» **BRIEF**
Beginning with the first line below, please restate each line exactly, down to and including the line containing "those seeking a bachelors or M.B.A.".
= = = =
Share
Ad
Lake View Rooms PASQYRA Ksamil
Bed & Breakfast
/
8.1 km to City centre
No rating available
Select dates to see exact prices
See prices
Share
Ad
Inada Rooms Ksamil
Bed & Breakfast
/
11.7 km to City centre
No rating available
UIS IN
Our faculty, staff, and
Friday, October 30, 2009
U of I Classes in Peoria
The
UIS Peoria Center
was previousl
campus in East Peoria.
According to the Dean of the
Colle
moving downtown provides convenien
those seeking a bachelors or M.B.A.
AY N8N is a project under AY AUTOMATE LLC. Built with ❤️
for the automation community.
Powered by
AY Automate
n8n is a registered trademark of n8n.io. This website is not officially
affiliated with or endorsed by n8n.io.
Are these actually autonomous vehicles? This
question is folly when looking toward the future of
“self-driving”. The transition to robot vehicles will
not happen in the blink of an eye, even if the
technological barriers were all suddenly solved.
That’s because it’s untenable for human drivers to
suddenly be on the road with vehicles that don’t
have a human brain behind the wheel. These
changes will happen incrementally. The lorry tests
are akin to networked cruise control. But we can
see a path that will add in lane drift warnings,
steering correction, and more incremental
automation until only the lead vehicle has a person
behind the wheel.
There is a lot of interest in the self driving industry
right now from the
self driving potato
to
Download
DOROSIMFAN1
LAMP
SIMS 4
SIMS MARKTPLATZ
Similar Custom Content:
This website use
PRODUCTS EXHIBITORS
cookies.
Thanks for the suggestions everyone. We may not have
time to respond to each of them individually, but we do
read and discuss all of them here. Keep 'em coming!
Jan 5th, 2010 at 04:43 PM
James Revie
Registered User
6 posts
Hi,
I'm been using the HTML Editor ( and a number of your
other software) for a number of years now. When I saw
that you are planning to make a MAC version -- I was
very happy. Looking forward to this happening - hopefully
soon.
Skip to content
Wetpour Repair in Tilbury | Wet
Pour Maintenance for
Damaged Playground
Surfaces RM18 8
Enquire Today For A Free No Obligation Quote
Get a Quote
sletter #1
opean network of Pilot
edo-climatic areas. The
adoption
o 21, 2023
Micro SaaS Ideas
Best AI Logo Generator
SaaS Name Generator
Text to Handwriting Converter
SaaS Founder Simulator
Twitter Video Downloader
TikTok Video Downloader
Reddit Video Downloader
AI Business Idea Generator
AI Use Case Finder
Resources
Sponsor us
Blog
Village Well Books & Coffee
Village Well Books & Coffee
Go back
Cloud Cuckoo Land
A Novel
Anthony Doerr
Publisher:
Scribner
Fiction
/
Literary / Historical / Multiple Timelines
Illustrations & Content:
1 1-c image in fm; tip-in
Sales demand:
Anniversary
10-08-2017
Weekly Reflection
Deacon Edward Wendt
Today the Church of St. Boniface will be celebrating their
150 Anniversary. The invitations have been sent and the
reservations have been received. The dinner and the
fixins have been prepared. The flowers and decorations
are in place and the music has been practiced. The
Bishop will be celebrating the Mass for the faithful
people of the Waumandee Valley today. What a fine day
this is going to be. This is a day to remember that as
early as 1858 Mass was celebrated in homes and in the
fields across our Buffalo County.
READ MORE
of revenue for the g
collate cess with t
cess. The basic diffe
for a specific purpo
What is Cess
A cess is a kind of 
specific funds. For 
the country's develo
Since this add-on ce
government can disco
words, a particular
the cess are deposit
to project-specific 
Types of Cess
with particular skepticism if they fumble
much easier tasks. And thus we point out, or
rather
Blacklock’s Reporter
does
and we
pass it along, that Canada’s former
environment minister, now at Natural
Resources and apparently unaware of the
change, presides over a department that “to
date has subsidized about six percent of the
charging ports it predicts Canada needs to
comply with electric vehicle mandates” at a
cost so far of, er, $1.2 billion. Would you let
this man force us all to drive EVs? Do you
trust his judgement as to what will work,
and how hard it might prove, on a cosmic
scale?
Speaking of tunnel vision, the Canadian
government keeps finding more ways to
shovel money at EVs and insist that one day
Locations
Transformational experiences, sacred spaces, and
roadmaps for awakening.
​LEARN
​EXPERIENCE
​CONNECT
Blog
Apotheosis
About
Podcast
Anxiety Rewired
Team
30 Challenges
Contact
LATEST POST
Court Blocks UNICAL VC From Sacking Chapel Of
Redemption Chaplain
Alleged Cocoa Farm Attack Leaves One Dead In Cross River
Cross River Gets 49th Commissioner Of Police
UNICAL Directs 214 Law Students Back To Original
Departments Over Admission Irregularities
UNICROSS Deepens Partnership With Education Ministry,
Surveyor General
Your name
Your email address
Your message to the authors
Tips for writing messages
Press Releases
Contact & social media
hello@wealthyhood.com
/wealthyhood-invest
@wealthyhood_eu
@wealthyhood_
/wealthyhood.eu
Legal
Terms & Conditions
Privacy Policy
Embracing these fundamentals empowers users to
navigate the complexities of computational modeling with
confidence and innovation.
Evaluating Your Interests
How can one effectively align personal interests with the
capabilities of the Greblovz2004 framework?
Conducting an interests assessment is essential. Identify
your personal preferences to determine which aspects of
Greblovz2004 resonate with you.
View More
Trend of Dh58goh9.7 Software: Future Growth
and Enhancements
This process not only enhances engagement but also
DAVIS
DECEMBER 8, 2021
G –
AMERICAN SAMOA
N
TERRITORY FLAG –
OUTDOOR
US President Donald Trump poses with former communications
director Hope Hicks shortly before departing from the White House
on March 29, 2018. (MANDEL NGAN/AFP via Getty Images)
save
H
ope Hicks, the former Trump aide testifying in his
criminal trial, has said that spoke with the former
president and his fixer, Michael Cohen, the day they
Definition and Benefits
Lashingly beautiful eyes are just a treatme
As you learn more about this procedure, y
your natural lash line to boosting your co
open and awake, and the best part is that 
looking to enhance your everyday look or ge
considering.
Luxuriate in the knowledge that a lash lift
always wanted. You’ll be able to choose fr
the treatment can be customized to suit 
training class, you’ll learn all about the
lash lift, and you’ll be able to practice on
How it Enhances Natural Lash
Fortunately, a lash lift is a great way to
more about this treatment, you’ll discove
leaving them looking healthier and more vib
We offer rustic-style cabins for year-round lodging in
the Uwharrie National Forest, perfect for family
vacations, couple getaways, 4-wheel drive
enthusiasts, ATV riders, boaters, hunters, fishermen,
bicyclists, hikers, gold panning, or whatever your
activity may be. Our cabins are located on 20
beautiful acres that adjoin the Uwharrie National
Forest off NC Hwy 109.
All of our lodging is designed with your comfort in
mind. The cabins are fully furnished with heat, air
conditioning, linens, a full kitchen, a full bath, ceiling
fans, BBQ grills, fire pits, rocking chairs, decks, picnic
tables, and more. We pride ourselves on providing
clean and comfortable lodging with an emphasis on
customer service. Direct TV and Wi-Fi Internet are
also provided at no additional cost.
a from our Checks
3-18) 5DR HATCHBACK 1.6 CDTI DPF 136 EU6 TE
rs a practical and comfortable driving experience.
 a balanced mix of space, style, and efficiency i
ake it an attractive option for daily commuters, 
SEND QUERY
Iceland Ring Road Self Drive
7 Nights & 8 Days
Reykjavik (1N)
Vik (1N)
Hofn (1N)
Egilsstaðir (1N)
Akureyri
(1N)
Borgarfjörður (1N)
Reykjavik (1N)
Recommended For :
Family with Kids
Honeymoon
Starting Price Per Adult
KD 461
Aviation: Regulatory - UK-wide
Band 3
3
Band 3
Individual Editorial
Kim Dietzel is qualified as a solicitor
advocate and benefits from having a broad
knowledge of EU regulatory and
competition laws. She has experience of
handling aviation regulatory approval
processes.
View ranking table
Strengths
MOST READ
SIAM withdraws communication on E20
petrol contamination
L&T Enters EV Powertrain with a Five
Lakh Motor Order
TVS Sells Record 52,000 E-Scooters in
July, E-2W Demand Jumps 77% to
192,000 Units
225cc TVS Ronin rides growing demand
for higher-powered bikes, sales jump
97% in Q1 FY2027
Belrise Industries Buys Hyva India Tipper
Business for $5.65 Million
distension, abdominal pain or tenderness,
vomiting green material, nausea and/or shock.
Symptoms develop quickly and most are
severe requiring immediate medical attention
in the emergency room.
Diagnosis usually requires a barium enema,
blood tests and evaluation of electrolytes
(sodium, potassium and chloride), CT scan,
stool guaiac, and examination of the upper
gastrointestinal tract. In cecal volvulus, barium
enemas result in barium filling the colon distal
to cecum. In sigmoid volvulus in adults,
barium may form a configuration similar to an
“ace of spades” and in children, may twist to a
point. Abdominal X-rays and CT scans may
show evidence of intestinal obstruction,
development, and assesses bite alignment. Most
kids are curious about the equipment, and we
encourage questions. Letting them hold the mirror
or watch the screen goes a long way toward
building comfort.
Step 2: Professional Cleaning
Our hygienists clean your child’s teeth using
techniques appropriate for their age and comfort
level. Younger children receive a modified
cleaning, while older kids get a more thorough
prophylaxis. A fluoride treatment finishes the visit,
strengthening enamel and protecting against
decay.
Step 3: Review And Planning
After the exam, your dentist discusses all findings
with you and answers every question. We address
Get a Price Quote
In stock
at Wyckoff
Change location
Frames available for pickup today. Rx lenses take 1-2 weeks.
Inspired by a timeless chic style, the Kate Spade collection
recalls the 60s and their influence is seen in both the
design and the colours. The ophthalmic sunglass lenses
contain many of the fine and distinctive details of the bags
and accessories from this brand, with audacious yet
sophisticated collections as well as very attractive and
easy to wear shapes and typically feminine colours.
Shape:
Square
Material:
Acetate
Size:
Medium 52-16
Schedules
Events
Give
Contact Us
= = = =
» **COMPLETED TASK**
Share
Ad
Lake View Rooms PASQYRA Ksamil
Bed & Breakfast
/
8.1 km to City centre
No rating available
Select dates to see exact prices
See prices
Share
Ad
Inada Rooms Ksamil
Bed & Breakfast
/
11.7 km to City centre
No rating available
UIS IN
Our faculty, staff, and
Friday, October 30, 2009
U of I Classes in Peoria
The
UIS Peoria Center
was previousl
campus in East Peoria.
According to the Dean of the
Colle
moving downtown provides convenien
those seeking a bachelors or M.B.A.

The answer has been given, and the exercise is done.